--- TEXT BLOCK ---

What’s more, when you work on lowering stress, you might end up feeling even more tired and less focused temporarily.
If the stress hormones were propping you up and giving you just enough energy to get by, what do you think happens when you turn them off and rely on your low baseline of energy?
That’s right, you feel completely wiped out, similar to after a workout when you finally give your body rest.
So what’s the solution?
Anything that will increase brain function without increasing stress – or even better, while lowering stress.
Luckily, there are a class of compounds called “nootropics” (pronounced “new-trope-iks”) that do just that.
Specifically, one nootropic compound called “phosphatidylserine”, or “PS” for short, has been widely researched and shown to decrease stress hormones like cortisol, while naturally improving cognitive function.
While PS is naturally occurring in the brain and you can get it from food, I recommend simply supplementing with it to get the adequate amounts needed for optimal effects.
5. Poor Appetite & Weight Gain
Finally, a major but seemingly contradictory symptom of stress is the combination of poor appetite and weight gain.
You might think that with a poor appetite you would eat less and therefore lose weight, but chronic stress makes you gain weight because it both reduces your total Calorie expenditure and increases the amount of Calories that get stored as fat.
If we look at why this might happen in the wild, it makes sense. During starvation, you would conserve as much energy as possible, and then store whatever energy you could get in the most energy-dense form possible – fat.
Of course in our world with plentiful food, living under chronic stress just causes a shift towards increased fat storage, even in the face of a poor appetite (and increased cravings for energy-rich foods, aka junk foods).
If you’ve tried losing weight but “hit a wall” despite diligently tracking your Calories and not overeating, there’s a good chance that stress is the culprit. The same goes if you feel intense cravings to binge on energy-rich foods or have poor, slow digestion. If you feel like food sits in your stomach like a rock, it’s typically a sign of poor digestion.
Ideally when you eat, you should feel a healthy hunger for real food (much different than how a craving feels), you should not want to keep eating when your stomach is full, and the meal should be digested quickly.
I’ve been on both sides of this.
In the stressed state when you’re low on the spectrum of health, you feel heavy and slow, and gain fat incredibly easily. But in the non-stressed state when you’re high on the spectrum of health, you feel light and agile, and can eat huge meals throughout the day without gaining any weight at all.
The solution to this is obvious: Lower your stress levels.

--- PROVIDED INFORMATION ---

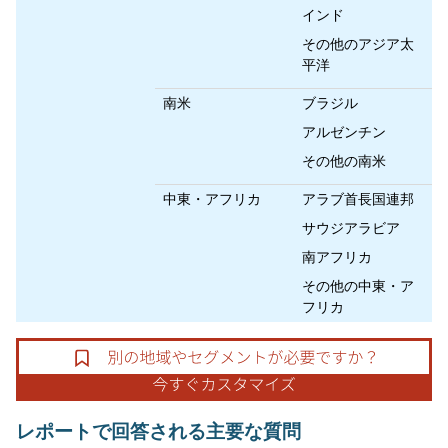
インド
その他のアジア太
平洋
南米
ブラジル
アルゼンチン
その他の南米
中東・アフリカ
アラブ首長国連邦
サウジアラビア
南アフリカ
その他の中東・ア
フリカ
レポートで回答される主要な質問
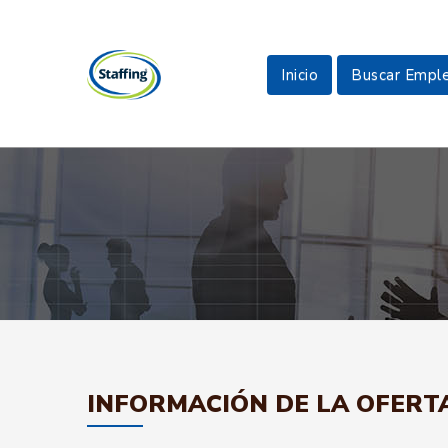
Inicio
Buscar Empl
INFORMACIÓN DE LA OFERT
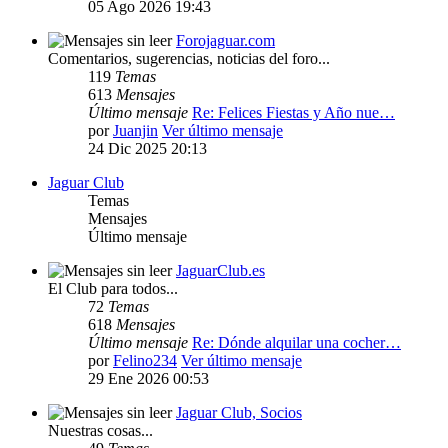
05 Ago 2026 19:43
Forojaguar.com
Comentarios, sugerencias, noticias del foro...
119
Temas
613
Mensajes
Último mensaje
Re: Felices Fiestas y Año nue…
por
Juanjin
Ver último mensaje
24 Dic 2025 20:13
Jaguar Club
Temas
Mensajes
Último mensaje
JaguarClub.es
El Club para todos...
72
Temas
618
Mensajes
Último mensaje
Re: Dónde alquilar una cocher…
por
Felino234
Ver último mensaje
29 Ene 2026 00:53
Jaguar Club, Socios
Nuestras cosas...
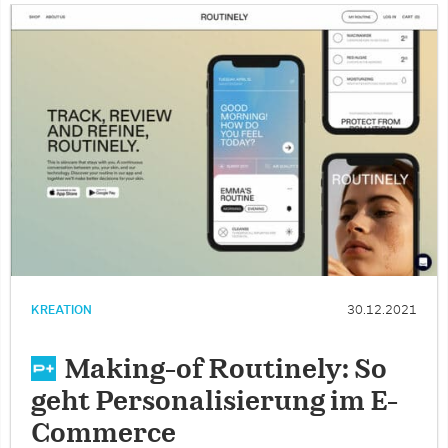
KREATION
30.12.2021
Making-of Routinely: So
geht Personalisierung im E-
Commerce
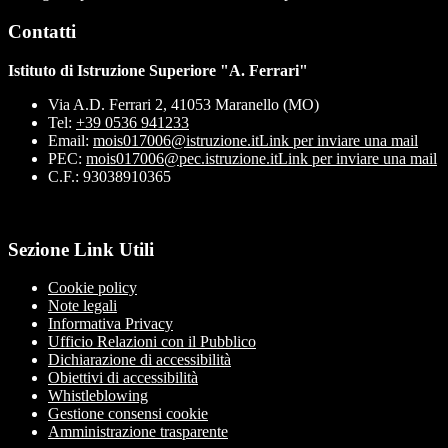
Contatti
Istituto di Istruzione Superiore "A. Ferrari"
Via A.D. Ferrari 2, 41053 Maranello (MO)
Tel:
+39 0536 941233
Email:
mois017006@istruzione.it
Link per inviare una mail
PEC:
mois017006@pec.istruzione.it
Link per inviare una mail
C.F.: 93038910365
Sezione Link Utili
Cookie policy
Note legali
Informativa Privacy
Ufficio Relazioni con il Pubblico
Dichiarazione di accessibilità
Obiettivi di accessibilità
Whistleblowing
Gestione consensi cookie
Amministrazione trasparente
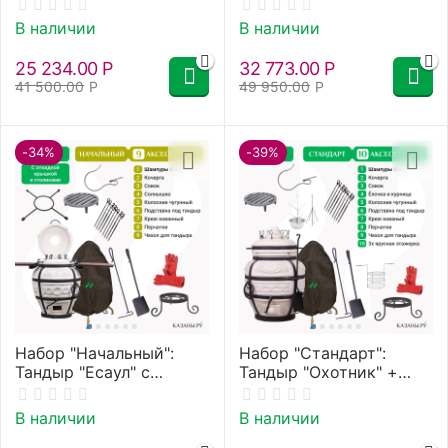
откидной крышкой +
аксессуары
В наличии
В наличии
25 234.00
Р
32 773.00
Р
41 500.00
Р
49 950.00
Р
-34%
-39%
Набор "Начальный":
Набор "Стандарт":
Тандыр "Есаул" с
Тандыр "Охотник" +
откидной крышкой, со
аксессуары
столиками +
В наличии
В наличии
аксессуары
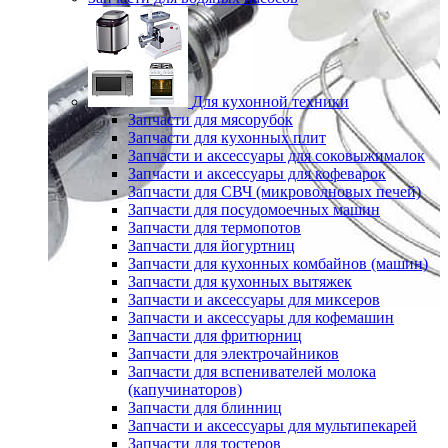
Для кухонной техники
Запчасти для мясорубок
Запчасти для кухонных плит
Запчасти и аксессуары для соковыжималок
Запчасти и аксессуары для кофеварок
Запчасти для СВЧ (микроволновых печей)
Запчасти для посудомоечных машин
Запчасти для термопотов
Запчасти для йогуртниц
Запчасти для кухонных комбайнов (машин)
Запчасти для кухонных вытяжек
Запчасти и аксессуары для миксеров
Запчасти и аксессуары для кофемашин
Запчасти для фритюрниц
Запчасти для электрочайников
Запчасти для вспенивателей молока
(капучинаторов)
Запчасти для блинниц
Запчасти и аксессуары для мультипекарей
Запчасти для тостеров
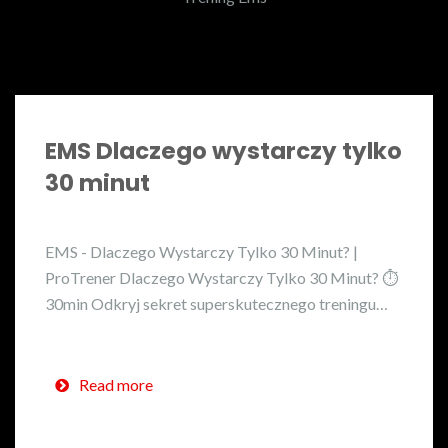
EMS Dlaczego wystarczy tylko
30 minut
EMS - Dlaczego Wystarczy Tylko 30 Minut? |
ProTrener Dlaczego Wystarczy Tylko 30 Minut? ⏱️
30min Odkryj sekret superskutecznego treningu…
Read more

---

BRIEF A:
From the passage on stress, return the part that opens with the words containing "While PS is" and closes with "possible – fat.".
BRIEF B:
Answer these questions about the passage on stress:
(i) What short name is given for phosphatidylserine?
(ii) What two effects of chronic stress make you gain weight?
(iii) What does the feeling that food sits in your stomach like a rock typically signal?

RESPONSE BOX A:
While PS is naturally occurring in the brain and you can get it from food, I recommend simply supplementing with it to get the adequate amounts needed for optimal effects.
5. Poor Appetite & Weight Gain
Finally, a major but seemingly contradictory symptom of stress is the combination of poor appetite and weight gain.
You might think that with a poor appetite you would eat less and therefore lose weight, but chronic stress makes you gain weight because it both reduces your total Calorie expenditure and increases the amount of Calories that get stored as fat.
If we look at why this might happen in the wild, it makes sense. During starvation, you would conserve as much energy as possible, and then store whatever energy you could get in the most energy-dense form possible – fat.

RESPONSE BOX B:
(i) PS
(ii) It reduces your total Calorie expenditure and increases the amount of Calories that get stored as fat.
(iii) Poor digestion